Importance of Third Party Due Diligence Policy

In business due diligence, it is necessary to identify the potential risks associated with third parties. The background checks are applied to the company to assess whether it has a history of black money. These checks are also conducted on business persons to detect criminals, politically exposed persons (PEP), and watchlisted or sanctioned persons. Once the risks are identified, the company can classify the levels of risk in the business, making risk management seamless with the due diligence process.
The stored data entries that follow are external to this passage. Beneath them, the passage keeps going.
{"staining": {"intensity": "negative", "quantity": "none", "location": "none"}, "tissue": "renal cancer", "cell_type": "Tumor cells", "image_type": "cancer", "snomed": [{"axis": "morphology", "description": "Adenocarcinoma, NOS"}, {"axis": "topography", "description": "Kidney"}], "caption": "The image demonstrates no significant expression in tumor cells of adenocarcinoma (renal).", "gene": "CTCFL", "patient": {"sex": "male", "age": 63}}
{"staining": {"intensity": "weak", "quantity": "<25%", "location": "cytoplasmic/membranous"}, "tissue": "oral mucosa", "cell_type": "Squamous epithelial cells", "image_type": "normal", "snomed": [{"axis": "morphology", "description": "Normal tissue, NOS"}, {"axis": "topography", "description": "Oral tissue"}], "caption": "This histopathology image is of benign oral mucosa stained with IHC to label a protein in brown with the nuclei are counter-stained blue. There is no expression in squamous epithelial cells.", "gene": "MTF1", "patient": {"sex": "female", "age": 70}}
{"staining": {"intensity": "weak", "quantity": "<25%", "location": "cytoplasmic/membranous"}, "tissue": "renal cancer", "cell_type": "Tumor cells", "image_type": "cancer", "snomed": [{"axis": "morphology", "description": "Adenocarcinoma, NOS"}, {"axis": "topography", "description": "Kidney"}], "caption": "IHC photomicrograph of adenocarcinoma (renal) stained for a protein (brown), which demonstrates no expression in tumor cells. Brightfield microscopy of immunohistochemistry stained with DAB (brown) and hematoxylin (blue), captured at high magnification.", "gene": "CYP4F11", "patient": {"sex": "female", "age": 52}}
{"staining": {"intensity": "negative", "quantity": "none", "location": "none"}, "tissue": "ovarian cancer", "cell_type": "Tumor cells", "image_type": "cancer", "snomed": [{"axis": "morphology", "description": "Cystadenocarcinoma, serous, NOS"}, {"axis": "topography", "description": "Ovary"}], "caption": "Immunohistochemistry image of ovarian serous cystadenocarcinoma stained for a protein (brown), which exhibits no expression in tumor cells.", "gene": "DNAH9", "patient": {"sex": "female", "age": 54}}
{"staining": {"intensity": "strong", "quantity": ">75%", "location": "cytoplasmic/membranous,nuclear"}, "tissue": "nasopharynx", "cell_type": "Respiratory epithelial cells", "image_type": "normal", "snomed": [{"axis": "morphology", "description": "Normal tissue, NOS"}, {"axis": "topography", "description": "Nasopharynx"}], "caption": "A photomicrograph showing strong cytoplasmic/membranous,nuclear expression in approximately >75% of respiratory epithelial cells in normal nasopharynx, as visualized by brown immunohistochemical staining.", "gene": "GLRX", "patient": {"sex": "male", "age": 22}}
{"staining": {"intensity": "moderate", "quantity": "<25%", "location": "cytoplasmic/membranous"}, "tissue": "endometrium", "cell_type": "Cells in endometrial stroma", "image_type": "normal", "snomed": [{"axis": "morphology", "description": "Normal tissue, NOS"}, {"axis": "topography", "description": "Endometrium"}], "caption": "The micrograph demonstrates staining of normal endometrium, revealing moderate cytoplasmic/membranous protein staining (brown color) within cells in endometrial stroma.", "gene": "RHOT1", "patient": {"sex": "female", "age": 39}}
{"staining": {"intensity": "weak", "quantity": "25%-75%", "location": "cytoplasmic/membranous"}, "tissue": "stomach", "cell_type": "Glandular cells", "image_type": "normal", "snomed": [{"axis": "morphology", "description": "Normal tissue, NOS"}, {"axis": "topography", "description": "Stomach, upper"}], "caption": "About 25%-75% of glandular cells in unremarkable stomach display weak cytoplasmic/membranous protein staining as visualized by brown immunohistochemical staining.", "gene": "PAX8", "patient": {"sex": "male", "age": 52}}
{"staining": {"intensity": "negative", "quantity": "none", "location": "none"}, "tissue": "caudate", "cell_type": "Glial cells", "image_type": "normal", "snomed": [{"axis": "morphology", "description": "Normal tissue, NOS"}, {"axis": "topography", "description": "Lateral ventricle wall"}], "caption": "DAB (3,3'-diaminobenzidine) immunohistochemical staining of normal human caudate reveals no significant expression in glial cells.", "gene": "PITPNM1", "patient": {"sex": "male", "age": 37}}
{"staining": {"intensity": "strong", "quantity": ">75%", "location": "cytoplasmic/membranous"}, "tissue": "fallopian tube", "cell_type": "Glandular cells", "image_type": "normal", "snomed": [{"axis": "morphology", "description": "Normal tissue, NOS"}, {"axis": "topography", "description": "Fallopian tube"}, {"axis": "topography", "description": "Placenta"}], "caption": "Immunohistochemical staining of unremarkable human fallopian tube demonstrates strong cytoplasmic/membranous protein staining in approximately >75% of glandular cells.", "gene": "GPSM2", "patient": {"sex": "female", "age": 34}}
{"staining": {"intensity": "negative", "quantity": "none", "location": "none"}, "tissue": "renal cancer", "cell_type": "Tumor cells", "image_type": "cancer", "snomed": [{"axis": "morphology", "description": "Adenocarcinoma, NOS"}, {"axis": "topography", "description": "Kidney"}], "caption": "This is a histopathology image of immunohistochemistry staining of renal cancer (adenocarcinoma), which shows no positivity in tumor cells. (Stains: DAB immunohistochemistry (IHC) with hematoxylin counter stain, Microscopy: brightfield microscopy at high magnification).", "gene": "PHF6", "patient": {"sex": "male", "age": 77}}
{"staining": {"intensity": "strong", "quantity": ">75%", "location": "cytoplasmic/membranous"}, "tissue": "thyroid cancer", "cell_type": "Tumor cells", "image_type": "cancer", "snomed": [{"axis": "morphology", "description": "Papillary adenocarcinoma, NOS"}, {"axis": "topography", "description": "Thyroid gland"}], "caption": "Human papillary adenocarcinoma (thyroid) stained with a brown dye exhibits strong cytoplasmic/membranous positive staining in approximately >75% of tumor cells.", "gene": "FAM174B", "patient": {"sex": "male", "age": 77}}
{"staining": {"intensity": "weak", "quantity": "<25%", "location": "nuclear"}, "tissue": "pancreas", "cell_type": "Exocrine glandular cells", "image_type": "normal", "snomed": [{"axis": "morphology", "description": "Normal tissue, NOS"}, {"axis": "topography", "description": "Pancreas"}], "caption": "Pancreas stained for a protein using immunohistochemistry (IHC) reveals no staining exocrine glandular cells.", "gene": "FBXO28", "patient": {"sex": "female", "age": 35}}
In the business world, there are national and international regulations that must be complied with. Non-compliance with anti-money laundering AML, counter-terrorist financing CTF, and other laws result in penalties. The partner companies may face financial loss and reputational damage because of legal consequences. However, third party due diligence companies assess the business in question complies with AML laws so that financial risks are minimised.

Final Words

Third party due diligence is the thorough process of verifying the legal status of the company. The business finds that it helps to value financing, which ensures transparency in the future. Businesses must apply AML checks over third parties to comply with national and international standard regulations. Once the business screening is done, it improves reputation and growth in the industry. Through rigorous due diligence, businesses gain the confidence to onboard legal companies. However, the business must rely on expert service providers for third-party due diligence. The professionals have extensive databases to verify business identity, so risks are reduced in the long run.